HOW TO COMPLETE THIS TASK: Reproduce the text of the data below, swapping each occurrence of "深色系" for "暗色系" and keeping every other character unchanged.

● ● ● ●

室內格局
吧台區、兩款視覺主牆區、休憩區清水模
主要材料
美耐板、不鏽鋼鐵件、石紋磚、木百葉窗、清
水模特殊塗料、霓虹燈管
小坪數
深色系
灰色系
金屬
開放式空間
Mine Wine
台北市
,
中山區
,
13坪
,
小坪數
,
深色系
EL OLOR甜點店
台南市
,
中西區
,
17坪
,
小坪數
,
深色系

● ● ● ●

THE COMPLETED TASK:
室內格局
吧台區、兩款視覺主牆區、休憩區清水模
主要材料
美耐板、不鏽鋼鐵件、石紋磚、木百葉窗、清
水模特殊塗料、霓虹燈管
小坪數
暗色系
灰色系
金屬
開放式空間
Mine Wine
台北市
,
中山區
,
13坪
,
小坪數
,
暗色系
EL OLOR甜點店
台南市
,
中西區
,
17坪
,
小坪數
,
暗色系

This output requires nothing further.